TRECHO CITADO:
◆ ◆ ◆ ◆

A tentativa de censura imposta pelo prefeito Marcelo Crivella não foi aceita pela Justiça nem pelos participantes da Bienal do Livro do Rio de Janeiro. A organizadora, GL Eventos, editoras e escritores se rebelaram contra a determinação autoritária de retirada de livros de temática LGBT. Segundo o prefeito, o “homossexualismo” não deve ser acessível a jovens e crianças. Nessa cruzada, ele tentou retirar quadrinhos e romances infanto-juvenis das prateleiras e colocar avisos “+18” em publicações que passavam longe do erotismo.

Criticado por sua gestão à frente da prefeitura, a cruzada de Marcelo Crivella pelo mar da moral e dos bons costumes contra a Bienal do Livro começou na noite de quinta-feira, quando postou um vídeo em que dizia que determinou aos organizadores do evento que recolhessem livros “com conteúdos impróprios para menores”. O alvo principal foi a história em quadrinhos da Marvel “Vingadores – a cruzada das crianças”. A publicação, que traz um beijo entre dois heróis, esgotou após a “ordem” de Crivella.

A organização do evento disse que não iria esconder o livro “pois o conteúdo não é impróprio e nem pornográfico”, e Crivella decidiu enviar um grupo de fiscais ao evento para pressionar editoras a cumprirem a ordem e procurarem o HQ dos Vingadores. Entre as determinações, os livros com qualquer referência LGBT deveriam ficar no alto, e com um selo “+18”, mesmo não tendo conteúdo erótico ou pornográfico.

Leonardo Antan, editor do selo Carnavalize da editora Rico, autor de contos e romances LGBT, conversou com a Fórum e disse que os leitores não se abalaram com a tentativa de cerceamento imposto por Crivella e que o público agiu como nos outros dias. “Repercutiu muito mais entre autores e editoras do que entre os leitores, que vieram, buscaram nossos livros, participaram da nossa sessão do livro ‘Cor não tem gênero'”, contou. “Vendemos os livros normalmente e estamos aqui vendendo ainda”, completou.

Ele conta que a Rico foi surpreendida com uma pessoa se identificando como fiscal da GL, empresa da Bienal, e mandando lacrar e colocar um selo +18 em livros LGBTs. No entanto, a organizadora informou que não deu a determinação e que não há respaldo legal para isso e disse que, se acontecesse novamente, a editora deveria procurar o setor jurídico. “Nenhum dos nossos livros LGBTs tem cena de sexo, por exemplo, então não tem o menor motivo para eles serem +18 anos”.

◆ ◆ ◆ ◆

Registros de dados armazenados
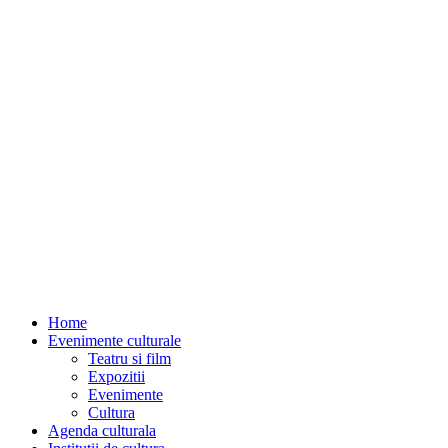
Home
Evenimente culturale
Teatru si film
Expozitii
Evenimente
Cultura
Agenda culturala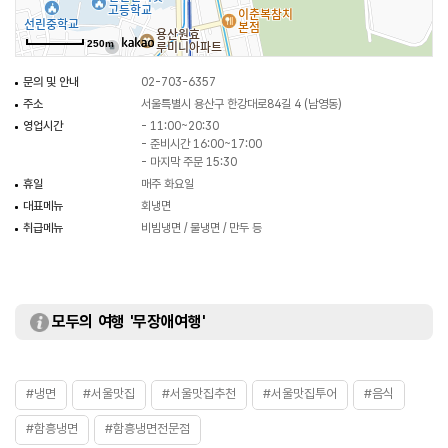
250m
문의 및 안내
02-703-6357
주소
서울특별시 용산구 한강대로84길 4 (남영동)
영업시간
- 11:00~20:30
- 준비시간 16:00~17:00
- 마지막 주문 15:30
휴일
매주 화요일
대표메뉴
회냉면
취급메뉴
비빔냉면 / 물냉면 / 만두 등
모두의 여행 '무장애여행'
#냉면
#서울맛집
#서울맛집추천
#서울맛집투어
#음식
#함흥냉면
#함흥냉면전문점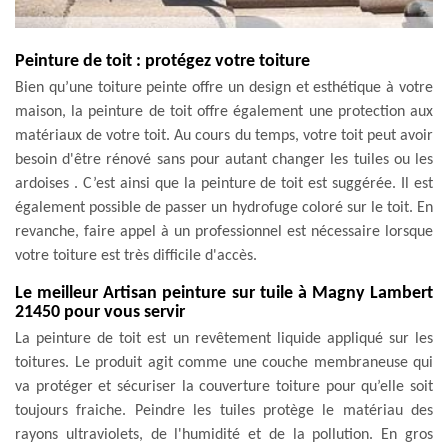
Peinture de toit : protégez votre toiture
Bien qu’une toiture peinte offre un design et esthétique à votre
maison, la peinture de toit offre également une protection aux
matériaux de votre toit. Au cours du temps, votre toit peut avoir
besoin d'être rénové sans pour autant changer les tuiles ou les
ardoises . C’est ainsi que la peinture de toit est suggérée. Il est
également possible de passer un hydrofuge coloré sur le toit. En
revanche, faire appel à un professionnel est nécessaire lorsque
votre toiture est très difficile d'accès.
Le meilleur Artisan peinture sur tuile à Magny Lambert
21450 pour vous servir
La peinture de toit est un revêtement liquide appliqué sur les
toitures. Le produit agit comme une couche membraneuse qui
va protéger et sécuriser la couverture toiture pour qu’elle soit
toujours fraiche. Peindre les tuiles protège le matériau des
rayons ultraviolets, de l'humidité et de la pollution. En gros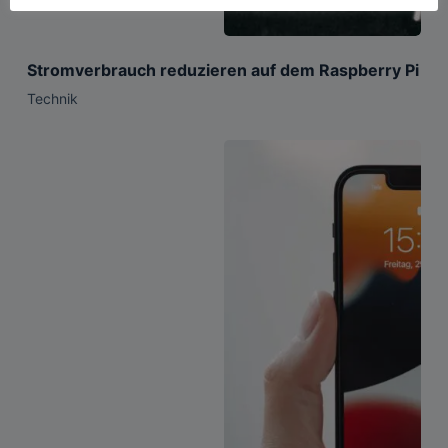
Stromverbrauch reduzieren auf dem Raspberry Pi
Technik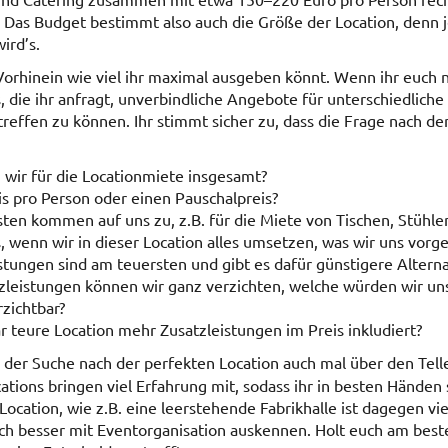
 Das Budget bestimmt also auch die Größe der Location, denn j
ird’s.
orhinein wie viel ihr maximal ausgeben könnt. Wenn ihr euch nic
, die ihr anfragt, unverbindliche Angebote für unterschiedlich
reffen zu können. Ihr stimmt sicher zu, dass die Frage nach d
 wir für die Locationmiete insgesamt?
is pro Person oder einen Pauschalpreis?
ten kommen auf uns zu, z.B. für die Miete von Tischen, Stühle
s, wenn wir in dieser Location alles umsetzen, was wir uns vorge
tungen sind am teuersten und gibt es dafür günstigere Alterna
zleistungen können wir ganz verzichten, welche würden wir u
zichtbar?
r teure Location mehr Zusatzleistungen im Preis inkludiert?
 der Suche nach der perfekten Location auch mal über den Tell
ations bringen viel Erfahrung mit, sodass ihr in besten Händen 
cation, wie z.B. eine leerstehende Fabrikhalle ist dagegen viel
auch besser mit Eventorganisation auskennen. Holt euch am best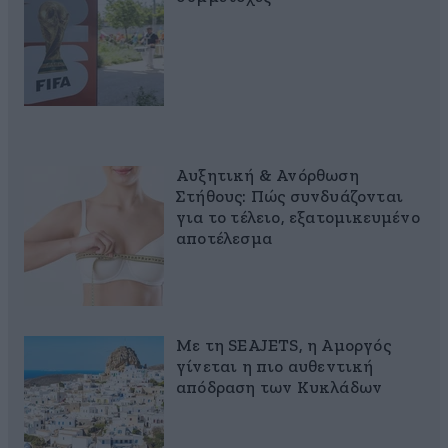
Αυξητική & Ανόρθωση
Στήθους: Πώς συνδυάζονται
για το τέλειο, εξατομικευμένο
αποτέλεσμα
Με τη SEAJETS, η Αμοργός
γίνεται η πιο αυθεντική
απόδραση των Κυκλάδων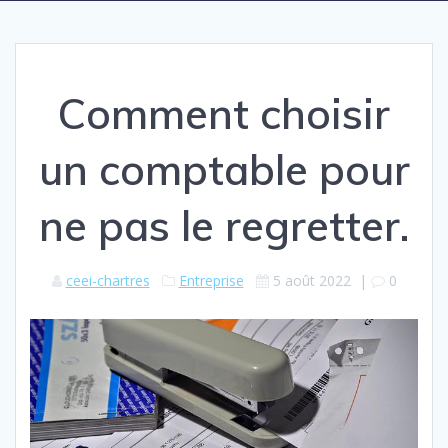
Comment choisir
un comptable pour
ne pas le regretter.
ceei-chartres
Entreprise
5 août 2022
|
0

◆ ◆ ◆ ◆

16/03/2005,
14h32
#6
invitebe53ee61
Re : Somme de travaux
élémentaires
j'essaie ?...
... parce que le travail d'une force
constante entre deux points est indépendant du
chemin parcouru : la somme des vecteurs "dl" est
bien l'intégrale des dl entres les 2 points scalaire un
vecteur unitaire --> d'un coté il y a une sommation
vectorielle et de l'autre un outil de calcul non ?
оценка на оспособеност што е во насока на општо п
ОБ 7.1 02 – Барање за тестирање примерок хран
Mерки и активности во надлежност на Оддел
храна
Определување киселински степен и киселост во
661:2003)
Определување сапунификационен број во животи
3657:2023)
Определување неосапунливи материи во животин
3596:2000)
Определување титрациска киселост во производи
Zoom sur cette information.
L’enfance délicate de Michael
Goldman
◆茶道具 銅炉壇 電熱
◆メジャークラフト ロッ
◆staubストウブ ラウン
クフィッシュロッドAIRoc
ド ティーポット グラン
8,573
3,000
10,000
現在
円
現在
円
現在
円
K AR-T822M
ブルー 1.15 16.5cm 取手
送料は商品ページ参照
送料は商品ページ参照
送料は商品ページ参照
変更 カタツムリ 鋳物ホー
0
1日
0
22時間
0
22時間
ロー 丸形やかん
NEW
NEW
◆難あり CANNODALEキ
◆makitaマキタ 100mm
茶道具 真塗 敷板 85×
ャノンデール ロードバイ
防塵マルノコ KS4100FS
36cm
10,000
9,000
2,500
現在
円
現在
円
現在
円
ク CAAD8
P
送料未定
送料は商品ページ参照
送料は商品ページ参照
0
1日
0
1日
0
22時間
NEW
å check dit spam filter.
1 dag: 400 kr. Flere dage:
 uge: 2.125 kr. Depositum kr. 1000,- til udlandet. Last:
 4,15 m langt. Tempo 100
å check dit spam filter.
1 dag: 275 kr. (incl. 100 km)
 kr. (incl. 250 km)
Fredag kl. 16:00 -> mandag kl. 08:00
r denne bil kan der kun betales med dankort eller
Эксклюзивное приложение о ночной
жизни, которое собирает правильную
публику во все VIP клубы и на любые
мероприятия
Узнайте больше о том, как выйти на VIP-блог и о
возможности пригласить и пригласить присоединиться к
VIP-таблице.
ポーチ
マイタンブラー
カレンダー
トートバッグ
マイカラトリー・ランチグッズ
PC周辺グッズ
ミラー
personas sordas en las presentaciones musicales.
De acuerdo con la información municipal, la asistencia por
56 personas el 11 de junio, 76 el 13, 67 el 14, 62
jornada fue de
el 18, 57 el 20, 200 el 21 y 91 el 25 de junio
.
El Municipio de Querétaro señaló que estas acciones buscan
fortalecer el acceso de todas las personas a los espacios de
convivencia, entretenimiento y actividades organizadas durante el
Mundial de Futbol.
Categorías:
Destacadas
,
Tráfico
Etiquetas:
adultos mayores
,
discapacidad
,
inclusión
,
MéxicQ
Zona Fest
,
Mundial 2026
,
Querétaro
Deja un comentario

◆ ◆ ◆ ◆

TAREFA A: Liste todas as empresas, editoras, selos editoriais e veículos de imprensa citados pelo nome no texto sobre a Bienal do Livro.
TAREFA B: Escreva a continuação do texto sobre a Bienal do Livro a partir do ponto em que ele termina.

RESPOSTA A:
- GL Eventos (a organizadora, também chamada de GL)
- Marvel
- Rico (editora)
- Carnavalize (selo da editora Rico)
- Fórum

RESPOSTA B:
Antan conta que durante o evento, que começou no dia 30 de agosto, presenciou vários leitores dizendo que encontraram no stand um livro que os representasse. “Passei esses dias ouvindo ‘procurei a Bienal inteira livros assim’, ou ‘enfim um livro que me representa’. Depois de todos esses dias, encontrando leitores, dando abraços e trocando carinho, hoje, a recomendação que foi passada no estande é que os livros LGBT precisam ficar fora do alcance de menores de idade e indicados com uma plaquinha “+18″. Todos os livros são jovens, não tem cenas de sexo, violência ou qualquer coisa do tipo. São livros sobre se aceitar, se amar. São apenas romances”, desabafou mais cedo em suas redes sociais.

Editoras não aceitam censura

Pelas redes, editoras como a Galera Record, do Grupo Editorial Record – que não tem ligação com a emissora de Edir Macedo -, se manifestaram contra a decisão. “A Galera Record repudia qualquer tipo de censura e reitera a importância da representatividade na literatura jovem como forma de combate ao preconceito. Homofobia é crime e acreditamos que o papel do estado é incentivar a leitura e não criar barreiras que marginalizem uma parcela da população que já sofre com a intolerância”, disse em nota.

“Recebemos um aviso no nosso estande na Bienal de que haveria uma fiscalização da Secretaria de Ordem Pública do Rio de Janeiro exigindo que todos os livros com conteúdo LGBTQS fossem lacrados e sinalizados como livros com conteúdo impróprio”, contou a editora. “Nossos livros estão à venda no estande e em todas as livrarias brasileiras, online e físicas. Vamos continuar lutando para que todos os jovens se vejam representados em nossas histórias”, finalizou.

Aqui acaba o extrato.